[Image and design file data]
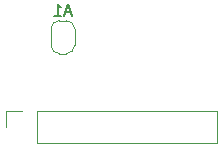
<source format=gbr>
%TF.GenerationSoftware,KiCad,Pcbnew,8.0.3-8.0.3-0~ubuntu23.10.1*%
%TF.CreationDate,2024-08-01T21:15:56-04:00*%
%TF.ProjectId,OPT4001,4f505434-3030-4312-9e6b-696361645f70,rev?*%
%TF.SameCoordinates,Original*%
%TF.FileFunction,Legend,Bot*%
%TF.FilePolarity,Positive*%
%FSLAX46Y46*%
G04 Gerber Fmt 4.6, Leading zero omitted, Abs format (unit mm)*
G04 Created by KiCad (PCBNEW 8.0.3-8.0.3-0~ubuntu23.10.1) date 2024-08-01 21:15:56*
%MOMM*%
%LPD*%
G01*
G04 APERTURE LIST*
G04 Aperture macros list*
%AMFreePoly0*
4,1,19,0.500000,-0.750000,0.000000,-0.750000,0.000000,-0.744911,-0.071157,-0.744911,-0.207708,-0.704816,-0.327430,-0.627875,-0.420627,-0.520320,-0.479746,-0.390866,-0.500000,-0.250000,-0.500000,0.250000,-0.479746,0.390866,-0.420627,0.520320,-0.327430,0.627875,-0.207708,0.704816,-0.071157,0.744911,0.000000,0.744911,0.000000,0.750000,0.500000,0.750000,0.500000,-0.750000,0.500000,-0.750000,
$1*%
%AMFreePoly1*
4,1,19,0.000000,0.744911,0.071157,0.744911,0.207708,0.704816,0.327430,0.627875,0.420627,0.520320,0.479746,0.390866,0.500000,0.250000,0.500000,-0.250000,0.479746,-0.390866,0.420627,-0.520320,0.327430,-0.627875,0.207708,-0.704816,0.071157,-0.744911,0.000000,-0.744911,0.000000,-0.750000,-0.500000,-0.750000,-0.500000,0.750000,0.000000,0.750000,0.000000,0.744911,0.000000,0.744911,
$1*%
G04 Aperture macros list end*
%ADD10C,0.200000*%
%ADD11C,0.120000*%
%ADD12C,3.200000*%
%ADD13FreePoly0,270.000000*%
%ADD14FreePoly1,270.000000*%
%ADD15O,1.700000X1.700000*%
%ADD16C,1.700000*%
G04 APERTURE END LIST*
D10*
X115564285Y-93166504D02*
X115088095Y-93166504D01*
X115659523Y-93452219D02*
X115326190Y-92452219D01*
X115326190Y-92452219D02*
X114992857Y-93452219D01*
X114135714Y-93452219D02*
X114707142Y-93452219D01*
X114421428Y-93452219D02*
X114421428Y-92452219D01*
X114421428Y-92452219D02*
X114516666Y-92595076D01*
X114516666Y-92595076D02*
X114611904Y-92690314D01*
X114611904Y-92690314D02*
X114707142Y-92737933D01*
D11*
%TO.C,JP1*%
X113850000Y-95950000D02*
X113850000Y-94550000D01*
X114550000Y-93850000D02*
X115150000Y-93850000D01*
X115150000Y-96650000D02*
X114550000Y-96650000D01*
X115850000Y-94550000D02*
X115850000Y-95950000D01*
X113850000Y-94550000D02*
G75*
G02*
X114550000Y-93850000I699999J1D01*
G01*
X114550000Y-96650000D02*
G75*
G02*
X113850000Y-95950000I0J700000D01*
G01*
X115150000Y-93850000D02*
G75*
G02*
X115850000Y-94550000I1J-699999D01*
G01*
X115850000Y-95950000D02*
G75*
G02*
X115150000Y-96650000I-700000J0D01*
G01*
%TO.C,J3*%
X127944000Y-104200000D02*
X127944000Y-101540000D01*
X127944000Y-104200000D02*
X112644000Y-104200000D01*
X127944000Y-101540000D02*
X112644000Y-101540000D01*
X112644000Y-104200000D02*
X112644000Y-101540000D01*
X110044000Y-102870000D02*
X110044000Y-101540000D01*
X110044000Y-101540000D02*
X111374000Y-101540000D01*
%TD*%
%LPC*%
D12*
%TO.C,H1*%
X108204000Y-87630000D03*
%TD*%
%TO.C,H4*%
X129794000Y-87630000D03*
%TD*%
%TO.C,H3*%
X108204000Y-102870000D03*
%TD*%
%TO.C,H2*%
X129794000Y-102870000D03*
%TD*%
D13*
%TO.C,JP1*%
X114850000Y-94600000D03*
D14*
X114850000Y-95900000D03*
%TD*%
D15*
%TO.C,J3*%
X126614000Y-102870000D03*
X124074000Y-102870000D03*
X121534000Y-102870000D03*
X118994000Y-102870000D03*
X116454000Y-102870000D03*
X113914000Y-102870000D03*
D16*
X111374000Y-102870000D03*
%TD*%
%LPD*%
M02*

</source>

### ASSIGNMENT
Only the lines of the data holding the string "macros" are wanted; copy each of them.

### FINAL ANSWER
G04 Aperture macros list*
G04 Aperture macros list end*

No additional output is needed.